Kemudian, Pilar 2: Global anti-Base Erosion Rules (GloBE), diyakini dapat mengurangi kompetisi pajak serta melindungi basis pajak yang dilakukan melalui penetapan tarif pajak minimum secara global. Pilar tersebut akan menjadi solusi pemajakan pada perusahaan-perusahaan yang bergerak antarnegara sehingga memungkinkan terjadinya upaya menghindari pajak.
Tarif pajak minimum akan dikenakan pada perusahaan multinasional yang memiliki peredaran bruto tahunan EUR750 juta atau lebih. Dengan pajak minimum, persaingan tarif yang tidak sehat di antara negara-negara yang selama ini terjadi bisa dihentikan.
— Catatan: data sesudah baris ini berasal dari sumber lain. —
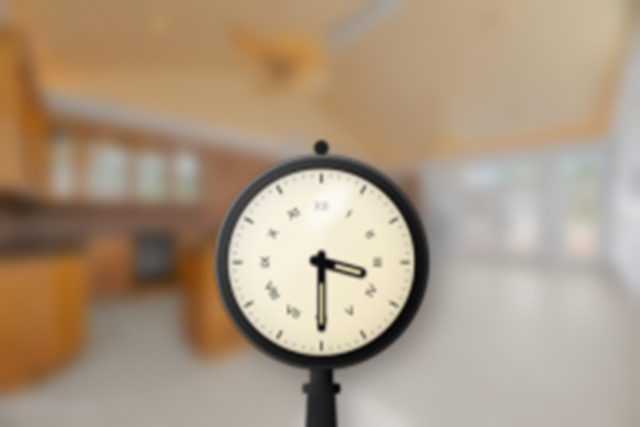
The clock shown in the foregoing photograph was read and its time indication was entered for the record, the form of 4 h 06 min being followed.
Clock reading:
3 h 30 min
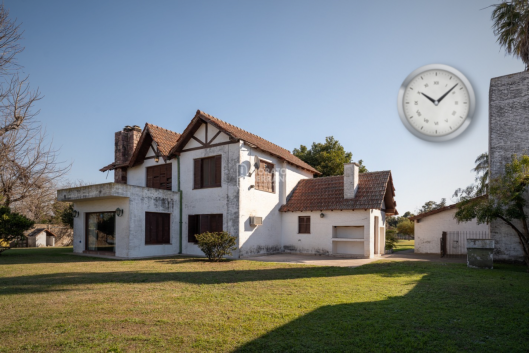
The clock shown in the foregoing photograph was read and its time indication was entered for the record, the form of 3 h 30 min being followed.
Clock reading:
10 h 08 min
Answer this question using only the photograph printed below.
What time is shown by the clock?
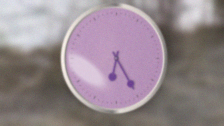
6:25
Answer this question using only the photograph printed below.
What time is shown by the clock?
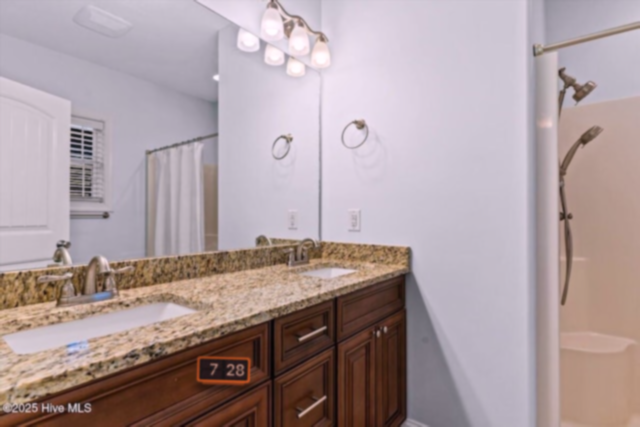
7:28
Febrio berharap pembahasan mengenai kesepakatan perpajakan global dapat terus berlanjut meski dalam situasi ekonomi dan geopolitik yang tidak menentu. Pada saat ini, tensi geopolitik masih panas karena Amerika Serikat masih menjatuhkan sanksi tambahan kepada Rusia akibat invasi yang dilakukan negara tersebut ke Ukraina.
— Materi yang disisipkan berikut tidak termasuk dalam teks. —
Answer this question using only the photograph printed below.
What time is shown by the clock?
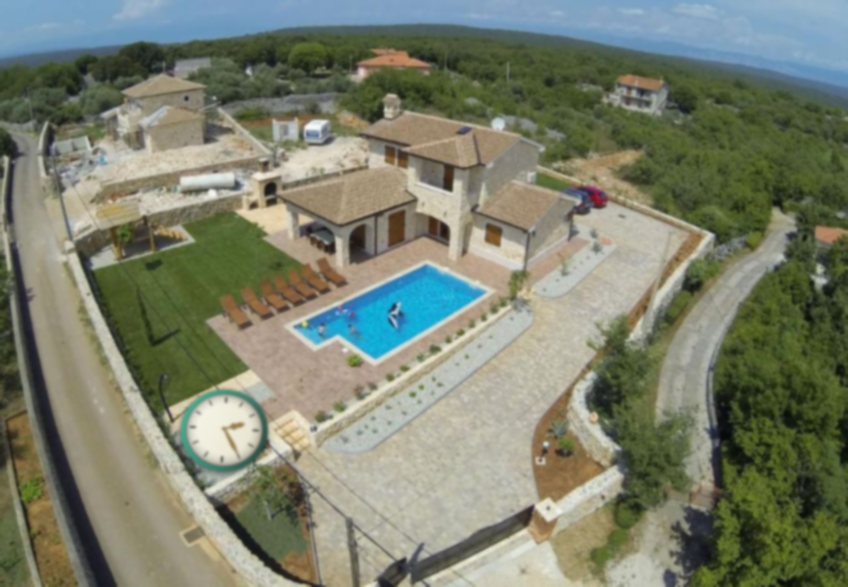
2:25
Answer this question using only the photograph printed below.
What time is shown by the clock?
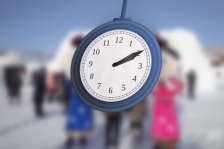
2:10
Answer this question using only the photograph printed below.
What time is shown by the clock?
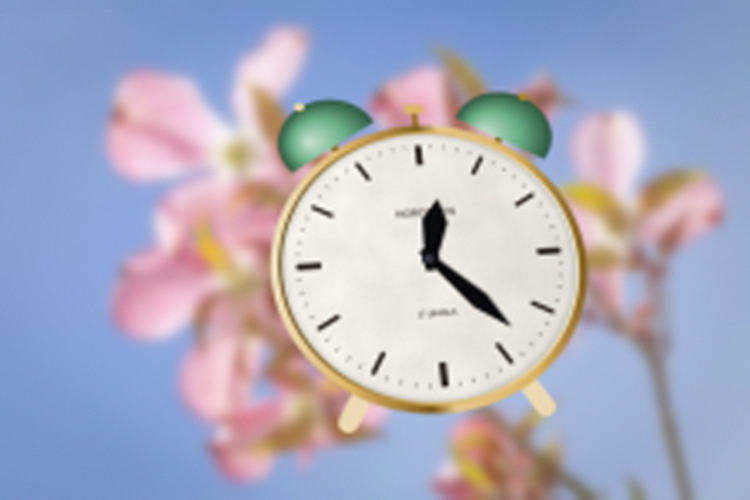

"[Soal AS yang sempat mengancam tidak akan hadir pada KTT G-20 jika ada Rusia] nggak ada hubungannya [dengan pembahasan konsensus pajak]," ujarnya.
Implementasi konsensus perpajakan global tersebut dinilai akan memberikan dampak positif bagi Indonesia. Pada pekan lalu, Menteri Keuangan Sri Mulyani menyebut kesepakatan perpajakan internasional akan mempersempit ruang wajib pajak melakukan upaya penghindaran pajak, terutama setelah periode program pengungkapan sukarela (PPS).
Meski demikian, OECD baru-baru ini juga menyatakan tengah merancang proposal mengenai penundaan implementasi konsensus pajak, khususnya Pilar 1, lantaran negara-negara anggota Inclusive Framework harus menyepakati multilateral convention (MLC) untuk mengimplementasikan Pilar 2. (sap)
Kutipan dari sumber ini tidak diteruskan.